Source text
+ + + + +

Changeset 175 for altifloat/doc

Timestamp:

09/23/15 10:06:49 (9 years ago)

Author:

leila_ocean

Message:

method 90%

File:

• altifloat/doc/ocean_modelling/Draft1.tex (modified) (5 diffs)

altifloat/doc/ocean_modelling/Draft1.tex

@@ -166 +166 @@
 \subsection{Statement of the problem}
 
-We consider $N_f$ Lagrangian drifters released at time $t=0$ at various locations. These drifters provide their positions each $\Delta t$, over a period $[0,t_f]$.
+We consider $N_f$ Lagrangian drifters released at time $t=0$ at various locations. These drifters provide their positions each $\Delta t$, over a period $[0,T_f]$.
 Our objective is to determine an estimate of the two-dimensional Eulerian velocity field  \begin{equation}\notag
 \mathbf{u}(x,y,t)=(u(x,y,t),v(x,y,t)) 
@@ -172 +172 @@
 characterized by a length scale $R$ [Refs], given observations of the drifters' positions 
 \begin{equation}
-\bo{r}^{obs}_i(n\Delta t), \,\,\, i=1,2, \cdots, N_f, \,\,\, n=1, 2, \cdots N, \,\,\, \text{where}\,\,\, N \Delta t= t_f.
+\bo{r}^{obs}_i(n\Delta t), \,\,\, i=1,2, \cdots, N_f, \,\,\, n=1, 2, \cdots N, \,\,\, \text{where}\,\,\, N \Delta t= T_f.
 \end{equation}
 The velocity shall be estimated on a specified grid with resolution $\Delta x,$ in the time frame $[0, T_f].$ 
 
-The estimation is done following a variational assimilation approach [Refs], whereby the first guessed velocity, or background $\bo{u_b}$, is corrected by matching the observations with a model that simulates the drifters' trajectories. This correction is done using a sliding time window of size $T_w$, where we assume $\Delta t<T_w<T_L,$ and where $T_L$ is the Lagrangian time scale associated with the drifters in the concerned region [Refs]. The background field is considered to be the sum of a geostrophic component (provided by altimetry) on which we impose a divergence free constraint, and a velocity due the wind () [Refs]. The details of this procedure are given in Section 3.5.

+ + + + +

Dataset
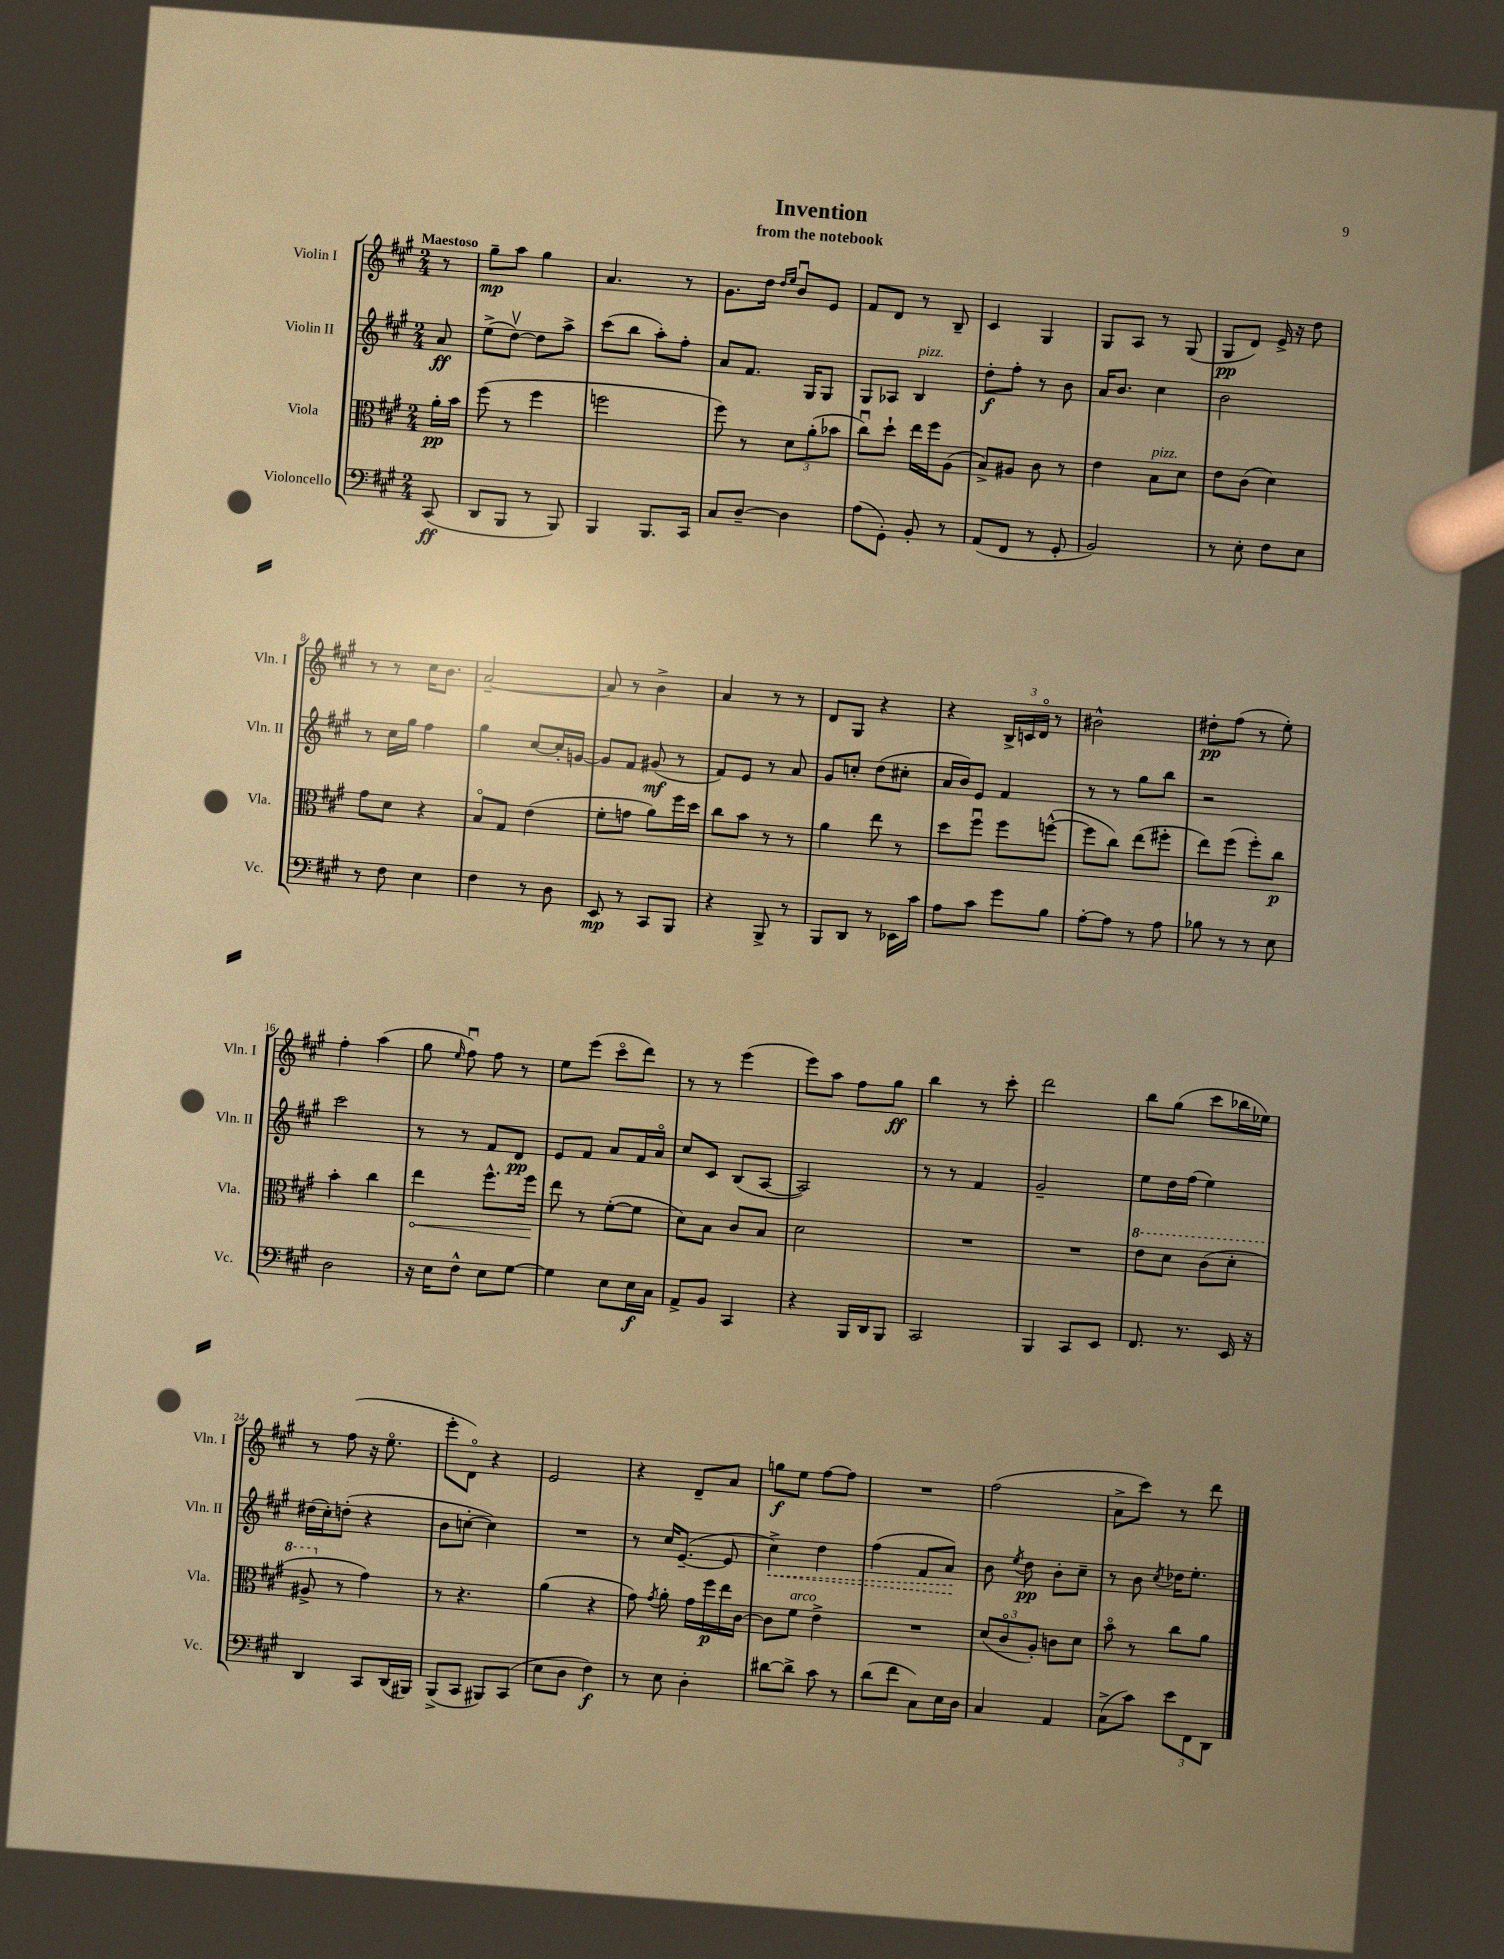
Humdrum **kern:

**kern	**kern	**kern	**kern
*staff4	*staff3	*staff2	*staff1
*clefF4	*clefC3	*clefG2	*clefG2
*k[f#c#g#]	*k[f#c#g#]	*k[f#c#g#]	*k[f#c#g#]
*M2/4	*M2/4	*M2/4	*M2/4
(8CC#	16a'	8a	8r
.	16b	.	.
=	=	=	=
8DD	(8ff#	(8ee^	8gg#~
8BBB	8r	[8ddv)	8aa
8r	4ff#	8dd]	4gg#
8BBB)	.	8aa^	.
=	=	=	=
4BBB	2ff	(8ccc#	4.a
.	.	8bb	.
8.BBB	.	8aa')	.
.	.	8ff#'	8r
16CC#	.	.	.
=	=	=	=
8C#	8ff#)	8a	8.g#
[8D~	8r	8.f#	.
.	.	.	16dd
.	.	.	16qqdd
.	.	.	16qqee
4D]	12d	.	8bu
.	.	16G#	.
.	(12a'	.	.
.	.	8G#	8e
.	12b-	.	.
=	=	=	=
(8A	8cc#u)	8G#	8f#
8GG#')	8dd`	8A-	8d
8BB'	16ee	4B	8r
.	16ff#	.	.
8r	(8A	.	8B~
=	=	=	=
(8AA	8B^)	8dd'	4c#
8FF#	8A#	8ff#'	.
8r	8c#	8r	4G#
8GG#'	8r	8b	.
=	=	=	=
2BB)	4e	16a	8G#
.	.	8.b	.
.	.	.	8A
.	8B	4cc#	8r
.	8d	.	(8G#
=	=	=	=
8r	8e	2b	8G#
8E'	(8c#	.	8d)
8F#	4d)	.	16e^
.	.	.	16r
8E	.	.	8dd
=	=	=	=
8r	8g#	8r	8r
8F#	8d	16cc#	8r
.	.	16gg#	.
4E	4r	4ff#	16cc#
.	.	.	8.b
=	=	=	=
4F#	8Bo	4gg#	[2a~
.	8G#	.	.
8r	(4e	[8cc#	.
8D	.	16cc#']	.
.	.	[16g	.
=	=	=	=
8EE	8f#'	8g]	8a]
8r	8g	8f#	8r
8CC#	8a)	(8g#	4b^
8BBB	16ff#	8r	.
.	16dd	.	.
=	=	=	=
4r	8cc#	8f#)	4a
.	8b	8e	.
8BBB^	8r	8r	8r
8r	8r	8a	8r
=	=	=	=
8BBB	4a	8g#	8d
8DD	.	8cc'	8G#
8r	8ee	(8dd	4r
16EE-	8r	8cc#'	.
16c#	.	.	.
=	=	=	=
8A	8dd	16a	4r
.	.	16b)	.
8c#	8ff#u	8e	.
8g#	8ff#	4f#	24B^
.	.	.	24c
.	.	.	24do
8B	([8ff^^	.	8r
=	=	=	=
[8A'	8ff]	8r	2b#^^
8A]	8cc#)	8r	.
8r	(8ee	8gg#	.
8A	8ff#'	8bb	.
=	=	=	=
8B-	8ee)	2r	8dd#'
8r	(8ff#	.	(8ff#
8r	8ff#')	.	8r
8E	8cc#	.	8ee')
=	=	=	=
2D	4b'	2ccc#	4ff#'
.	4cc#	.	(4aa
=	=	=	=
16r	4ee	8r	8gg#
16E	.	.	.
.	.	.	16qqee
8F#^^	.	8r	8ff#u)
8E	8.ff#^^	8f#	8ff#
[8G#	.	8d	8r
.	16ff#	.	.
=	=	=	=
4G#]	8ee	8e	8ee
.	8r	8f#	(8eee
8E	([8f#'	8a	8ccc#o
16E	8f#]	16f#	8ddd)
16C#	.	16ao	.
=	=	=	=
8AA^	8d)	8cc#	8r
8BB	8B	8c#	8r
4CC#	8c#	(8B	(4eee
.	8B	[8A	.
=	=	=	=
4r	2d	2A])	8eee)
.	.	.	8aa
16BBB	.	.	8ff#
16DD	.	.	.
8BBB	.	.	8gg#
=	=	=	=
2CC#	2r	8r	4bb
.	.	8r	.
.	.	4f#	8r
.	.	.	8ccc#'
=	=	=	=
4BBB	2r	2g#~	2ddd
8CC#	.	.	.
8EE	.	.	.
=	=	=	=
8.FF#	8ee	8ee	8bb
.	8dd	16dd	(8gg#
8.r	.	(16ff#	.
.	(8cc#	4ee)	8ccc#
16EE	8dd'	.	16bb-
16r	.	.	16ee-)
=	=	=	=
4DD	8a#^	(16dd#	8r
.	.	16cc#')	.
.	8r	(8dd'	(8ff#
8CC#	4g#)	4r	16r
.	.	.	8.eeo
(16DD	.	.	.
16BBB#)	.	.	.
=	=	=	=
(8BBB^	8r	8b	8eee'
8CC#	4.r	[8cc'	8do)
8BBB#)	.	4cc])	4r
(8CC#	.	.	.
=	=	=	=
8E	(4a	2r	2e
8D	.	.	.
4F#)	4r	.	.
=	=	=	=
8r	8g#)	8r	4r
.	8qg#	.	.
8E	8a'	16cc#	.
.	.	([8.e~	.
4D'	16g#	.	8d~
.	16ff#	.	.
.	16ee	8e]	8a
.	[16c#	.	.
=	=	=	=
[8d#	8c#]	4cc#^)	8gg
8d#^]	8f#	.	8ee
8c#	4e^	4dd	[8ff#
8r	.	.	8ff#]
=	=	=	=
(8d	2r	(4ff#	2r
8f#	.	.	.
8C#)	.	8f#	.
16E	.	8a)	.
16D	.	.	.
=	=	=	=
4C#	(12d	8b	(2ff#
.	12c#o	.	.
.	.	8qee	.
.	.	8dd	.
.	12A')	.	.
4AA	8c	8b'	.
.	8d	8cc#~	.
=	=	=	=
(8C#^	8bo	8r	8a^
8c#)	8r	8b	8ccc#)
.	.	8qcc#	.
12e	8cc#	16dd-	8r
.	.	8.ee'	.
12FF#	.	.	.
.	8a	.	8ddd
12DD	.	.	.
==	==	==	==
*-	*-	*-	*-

+ + + + +

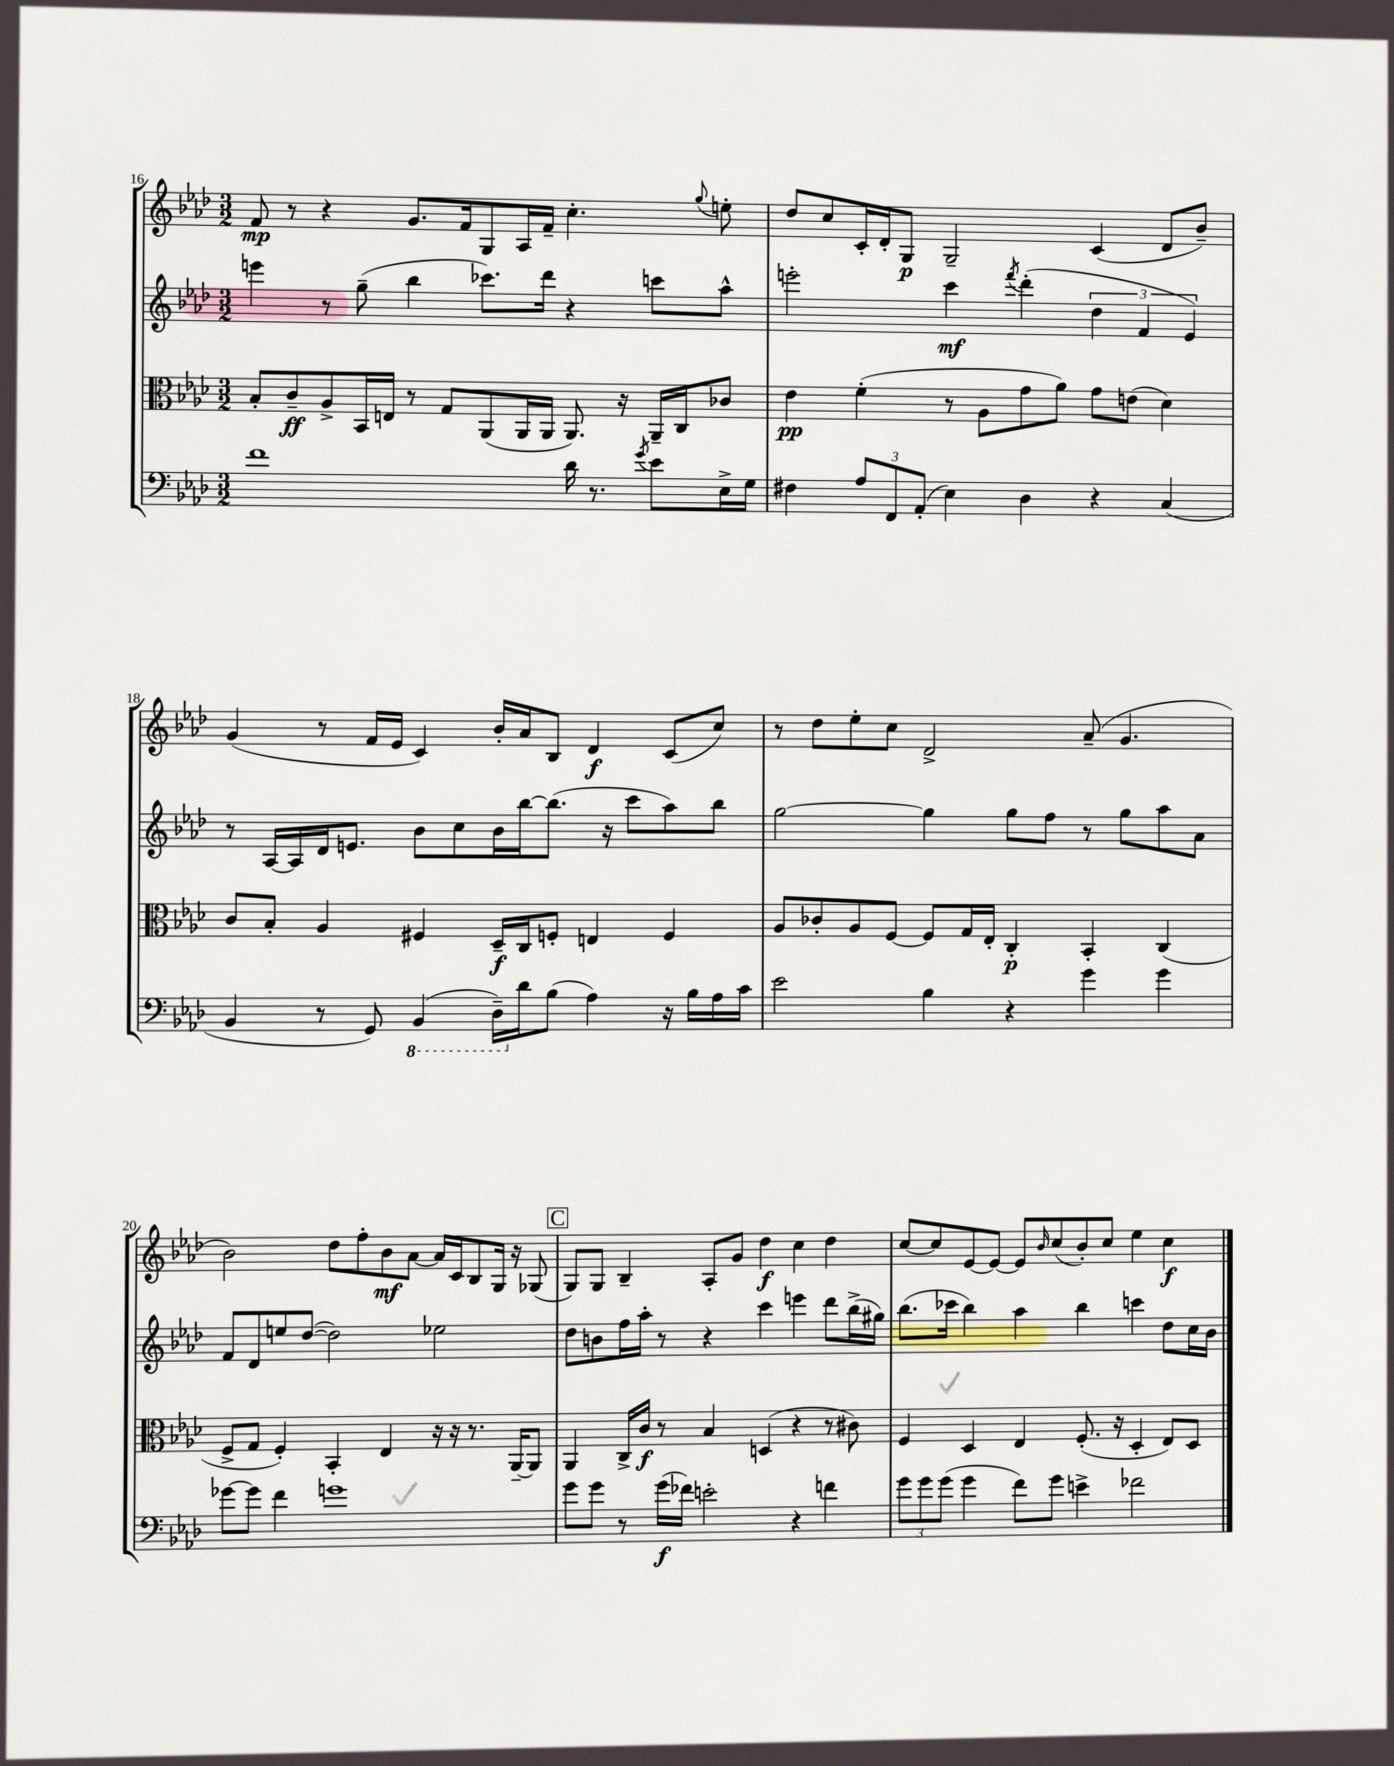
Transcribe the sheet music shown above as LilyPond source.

+ + + + +

Written instruction
Continue the ocean modelling draft changeset from the point where the text stops, picking up after the sentence "The details of this procedure are given in Section 3.5".

Output of the exercise
+The estimation is done following a variational assimilation approach [Refs], whereby the first guessed velocity, or background $\bo{u_b}$, is corrected by matching the observations with a model that simulates the drifters' trajectories. This correction is done using a sliding time window of size $T_w$, where we assume $\Delta t<T_w<T_L,$ and where $T_L$ is the Lagrangian time scale associated with the drifters in the concerned region [Refs]. The background field is considered to be the sum of a geostrophic component (provided by altimetry) on which we impose a divergence free constraint, and a velocity due the wind [Refs]. The details of this procedure are given in Section 3.3.
 
 
@@ -246 +246 @@
 \subsection{Algorithm for assimilation}
 
-
-
-We perform sequences of optimizations, where we minimize the following objective function with respect to the time independent control correction $\delta \bo{u},$ in a specific time window $[0,T_w].$
+We perform sequences of optimizations, where we minimize the following objective function with respect to the time independent correction $\delta \bo{u},$ in a specific time window $[0,T_w].$
 \begin{equation}
 \mathcal{J}(\delta \bo{u})=  \sum _{i=1}^{N_f} \sum_{m=1}^{\left \lfloor{T_w/\Delta t}\right \rfloor} \vectornorm{\bo{r}^{\,b}_{i}(\bo{u^b})+\delta \bo{r}_i(\delta \bo{u}) -\bo{r}_i^{\,obs}(m\Delta t) }^2 +\alpha_1 \vectornorm{ \bo{\delta u} }^2_{\bo{B}} +\alpha_2 \,div (\bo{u}_{geo}) 
@@ -254 +252 @@
 
 The first component of the objective function quantifies the misfit between the model 
-obtained by iterations of \eqref{REquations}, to observations $\bo{r}^{\,obs}(m\Delta t)$. 
+obtained by iterations of \eqref{REquations}, and observations $\bo{r}^{\,obs}(m\Delta t)$.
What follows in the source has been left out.